**課題 A**
一覧の冒頭から「1018.5], [0, 0, 1]] dist [0.000190, -0.002626]」を含む行までを、両端の行を含めて一字一句そのまま出力してください。解答に画像は含めないでください。

**本文**
--- --- ---
強力なブランドは、企業の資産といえます。価値だけで、消費者や取引先に高い満足度を与え、安定、継続的な売り上げ、利益をもたらしてくれます。
ブランド名・ロゴ・キャッチコピーの作成
ブランディングは、商品やサービスなどに優位性をもたらします。ブランド戦略で重要なのは、ブランド名やロゴ、印象的なキャッチコピーです。ブランドの名前やロゴを見ることで、安心したり、迷わず買ってもらえるような威力が、ロゴやキャッチコピーにはあります。
ブランドを成功させ、市場で優位性をもたらすためには、意識してブランド名やロゴ、キャッチコピーを作成していくことが重要です。一度、消費者に認知されることで、大きな効果を発揮します。
ブランドイメージを言語化する
ブランディングでは、ブランドイメージを言語化することが求められます。ブランドイメージを言語化することで、ブランドのイメージを社員と消費者が共有することができ、サービスや社員の態度、チラシやポスターといった販促物にも一貫性を持たせることができます。
一貫性を持たせることは難しいといえます。しかし、強いブランドを構築し、ブランディングを行っていくのであれば、一貫性は必要です。そのためにも、ブランドイメージを言語化し、一貫性を求めていくことが必要といえます。
7:デザイン・広告などを浸透させる
ブランディングを成功させることで、市場において集客や販売で優位性を持つことができます。ブランドを市場に浸透させるには、ブランドに一貫性を持ち、消費者に認知されることが重要です。
そのためには、ブランドデザインや広告などを市場に浸透させる必要があります。ブランドのデザインや広告が浸透することで、過剰なコマーシャルや広告宣伝を行う必要も少なくなります。
デザイン・広告が浸透し、ブランディングが成功することで、少ない費用で売り上げを狙うことも可能です。
--- --- ---
**データ部分**
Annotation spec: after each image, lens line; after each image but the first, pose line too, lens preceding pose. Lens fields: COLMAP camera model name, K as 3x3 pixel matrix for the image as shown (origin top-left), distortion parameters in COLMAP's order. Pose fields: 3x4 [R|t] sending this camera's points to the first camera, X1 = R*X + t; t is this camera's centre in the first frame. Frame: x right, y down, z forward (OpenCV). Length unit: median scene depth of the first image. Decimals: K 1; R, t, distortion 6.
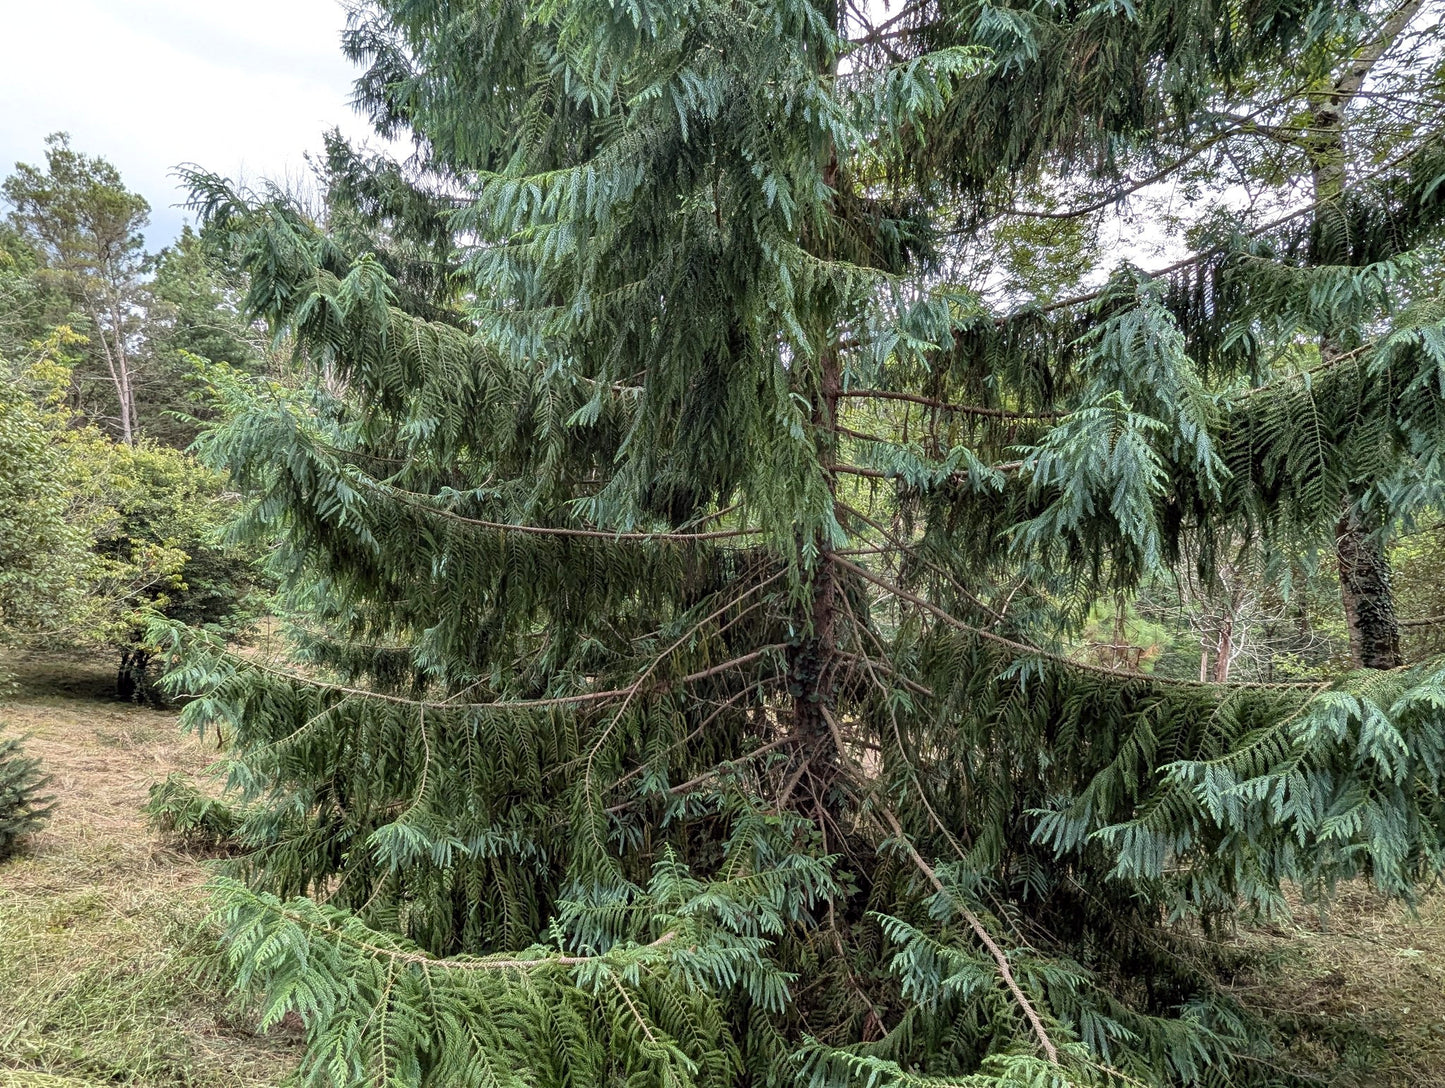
lens RADIAL K [[838.5, 0, 725.1], [0, 838.5, 553.9], [0, 0, 1]] dist [0.000190, -0.002626]
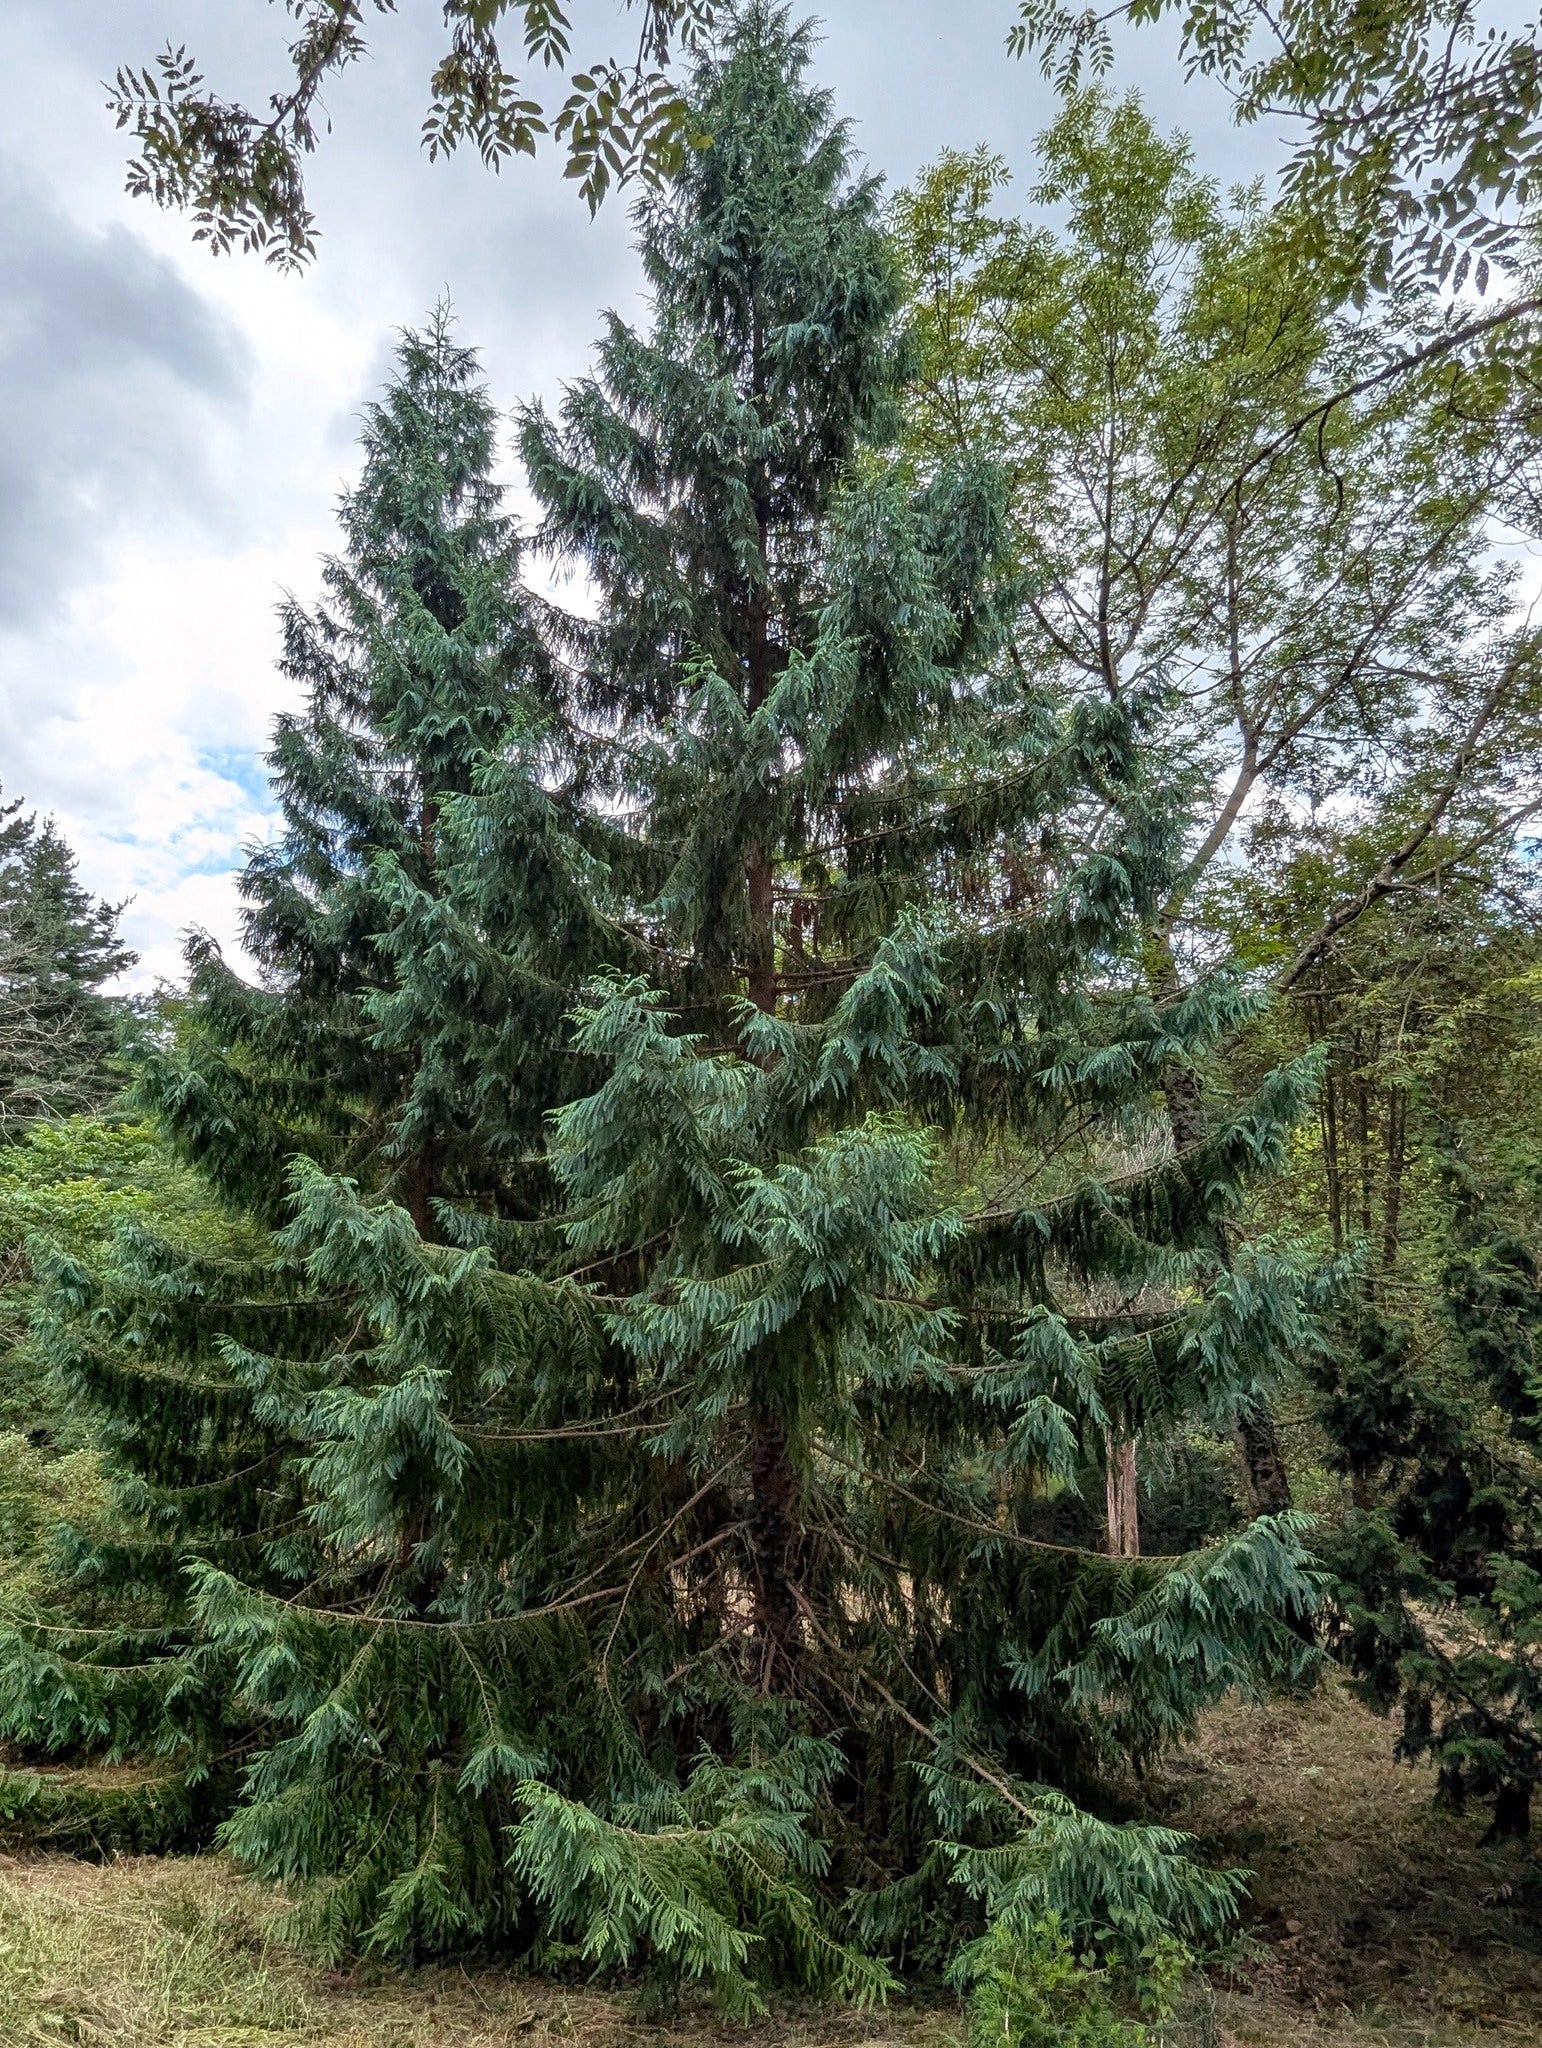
lens RADIAL K [[1188.4, 0, 757.6], [0, 1188.4, 1018.5], [0, 0, 1]] dist [0.000190, -0.002626]
pose [[0.967380, 0.014413, 0.252921, -0.507967], [0.043623, 0.973989, -0.222357, -0.292510], [-0.249547, 0.226137, 0.941588, -0.914615]]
--- --- ---
**課題 B**
ブランディングについての本文に基づき、次の問いに答えてください。
(i) ブランド戦略で重要なものとして挙げられているのは何ですか。
(ii) ブランドイメージを言語化すると、社員と消費者は何を共有できますか。
(iii) ブランドのデザインや広告が浸透すると、何を行う必要が少なくなりますか。

**解答 A**
Annotation spec: after each image, lens line; after each image but the first, pose line too, lens preceding pose. Lens fields: COLMAP camera model name, K as 3x3 pixel matrix for the image as shown (origin top-left), distortion parameters in COLMAP's order. Pose fields: 3x4 [R|t] sending this camera's points to the first camera, X1 = R*X + t; t is this camera's centre in the first frame. Frame: x right, y down, z forward (OpenCV). Length unit: median scene depth of the first image. Decimals: K 1; R, t, distortion 6.
lens RADIAL K [[838.5, 0, 725.1], [0, 838.5, 553.9], [0, 0, 1]] dist [0.000190, -0.002626]
lens RADIAL K [[1188.4, 0, 757.6], [0, 1188.4, 1018.5], [0, 0, 1]] dist [0.000190, -0.002626]

**解答 B**
(i) ブランド名やロゴ、印象的なキャッチコピーです。
(ii) ブランドのイメージです。
(iii) 過剰なコマーシャルや広告宣伝です。